Mr Baber has been in the Himalayas since mid-April
Rod Baber is making final preparations to scale Mount Everest and make the call from its north ridge.
Following weeks of acclimatisation, Mr Baber is now at base camp recuperating and checking equipment prior to beginning the actual ascent.
The expedition will begin its final push on 15 May and aims to reach the summit about eight days later.
Mr Baber reached base camp at the foot of Everest in mid-April and since then has been trekking up the mountain to get used to living at high altitude.
"It took us three days before we could walk more than 50 steps without running out of breath," he told the BBC News website from base camp in the Himalayas.
In the last few weeks the members of the expedition climbing Everest with Mr Baber have reached altitudes of 7,500 metres - the height at which most people start to need oxygen to continue.
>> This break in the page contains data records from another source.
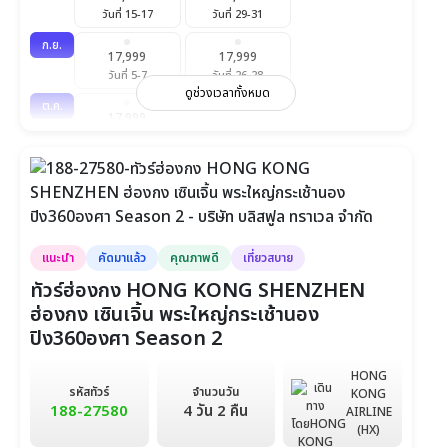
วันที่ 15-17
วันที่ 29-31
ก.ย.
17,999
17,999
วันที่ 5-7
วันที่ 26-28
ดูช่วงเวลาทั้งหมด
ต.ค.
17,999
วันที่ 10-12
แนะนำ
คัดมาแล้ว
คุณภาพดี
เที่ยวสบาย
ทัวร์ฮ่องกง HONG KONG SHENZHEN
ฮ่องกง เซินเจิ้น พระใหญ่กระเช้านอง
ปิง360องศา Season 2
HONG
รหัสทัวร์
จำนวนวัน
KONG
188-27580
4 วัน 2 คืน
AIRLINE
(HX)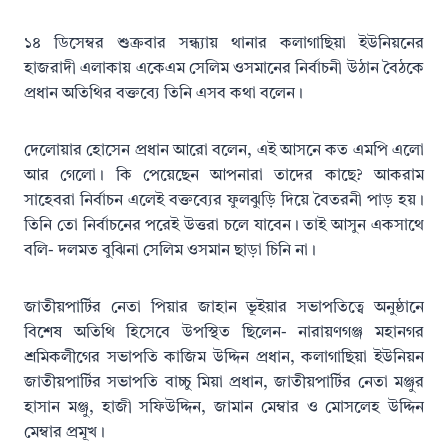
১৪ ডিসেম্বর শুক্রবার সন্ধ্যায় থানার কলাগাছিয়া ইউনিয়নের
হাজরাদী এলাকায় একেএম সেলিম ওসমানের নির্বাচনী উঠান বৈঠকে
প্রধান অতিথির বক্তব্যে তিনি এসব কথা বলেন।
দেলোয়ার হোসেন প্রধান আরো বলেন, এই আসনে কত এমপি এলো
আর গেলো। কি পেয়েছেন আপনারা তাদের কাছে? আকরাম
সাহেবরা নির্বাচন এলেই বক্তব্যের ফুলঝুড়ি দিয়ে বৈতরনী পাড় হয়।
তিনি তো নির্বাচনের পরেই উত্তরা চলে যাবেন। তাই আসুন একসাথে
বলি- দলমত বুঝিনা সেলিম ওসমান ছাড়া চিনি না।
জাতীয়পার্টির নেতা পিয়ার জাহান ভূইয়ার সভাপতিত্বে অনুষ্ঠানে
বিশেষ অতিথি হিসেবে উপস্থিত ছিলেন- নারায়ণগঞ্জ মহানগর
শ্রমিকলীগের সভাপতি কাজিম উদ্দিন প্রধান, কলাগাছিয়া ইউনিয়ন
জাতীয়পার্টির সভাপতি বাচ্চু মিয়া প্রধান, জাতীয়পার্টির নেতা মঞ্জুর
হাসান মঞ্জু, হাজী সফিউদ্দিন, জামান মেম্বার ও মোসলেহ উদ্দিন
মেম্বার প্রমূখ।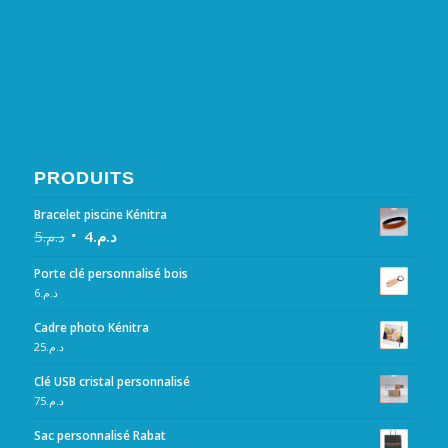
PRODUITS
Bracelet piscine Kénitra
5
د.م.
4
د.م.
Porte clé personnalisé bois
6
د.م.
Cadre photo Kénitra
25
د.م.
Clé USB cristal personnalisé
75
د.م.
Sac personnalisé Rabat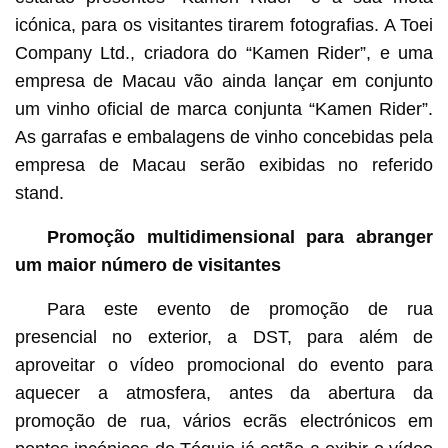
icónica, para os visitantes tirarem fotografias. A Toei
Company Ltd., criadora do “Kamen Rider”, e uma
empresa de Macau vão ainda lançar em conjunto
um vinho oficial de marca conjunta “Kamen Rider”.
As garrafas e embalagens de vinho concebidas pela
empresa de Macau serão exibidas no referido
stand.
Promoção multidimensional para abranger
um maior número de visitantes
Para este evento de promoção de rua
presencial no exterior, a DST, para além de
aproveitar o vídeo promocional do evento para
aquecer a atmosfera, antes da abertura da
promoção de rua, vários ecrãs electrónicos em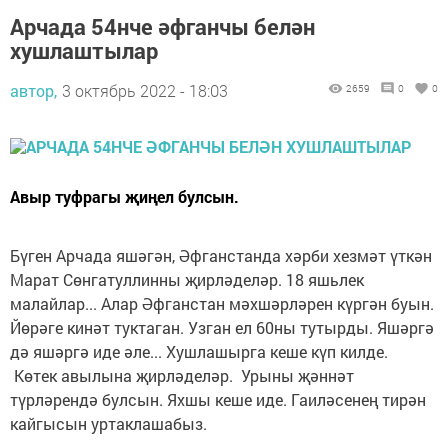
Арчада 54нче әфганчы белән
хушлаштылар
автор,
3 октябрь 2022 - 18:03
2659
0
0
Авыр туфрагы җиңел булсын.
Бүген Арчада яшәгән, Әфганстанда хәрби хезмәт үткән
Марат Сөнгатуллинны җирләделәр. 18 яшьлек
малайлар... Алар Әфганстан мәхшәрләрен күргән буын.
Йөрәге кинәт туктаган. Узган ел 60ны тутырды. Яшәргә
дә яшәргә иде әле... Хушлашырга кеше күп килде.
Көтек авылына җирләделәр. Урыны җәннәт
түрләрендә булсын. Яхшы кеше иде. Гаиләсенең тирән
кайгысын уртаклашабыз.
"We've done some of the most physically demanding sections of the route," he said.
The trekking has meant that four members of the expedition have been forced to quit as altitude sickness has left them unable to cope.
Now the remaining members of the team, organised by the HimEx climbing group, is recuperating prior to the attempt on the summit. Mr Baber said he had already lost 11kg in weight and was likely to lose five more by the time the attempt was done.
Making a mobile call from the top of Everest has become possible as a base station installed in nearby China has line-of-sight to the north ridge of the mountain.
Phone reception in the Himalayas has improved as the Chinese army is also at the Everest base camp making preparations to take the Olympic torch to the summit.
Mr Baber said the expedition had a "very good" chance of reaching the summit if the weather stayed calm.
"But," he said, "it's when Everest lets you climb it, not the other way around."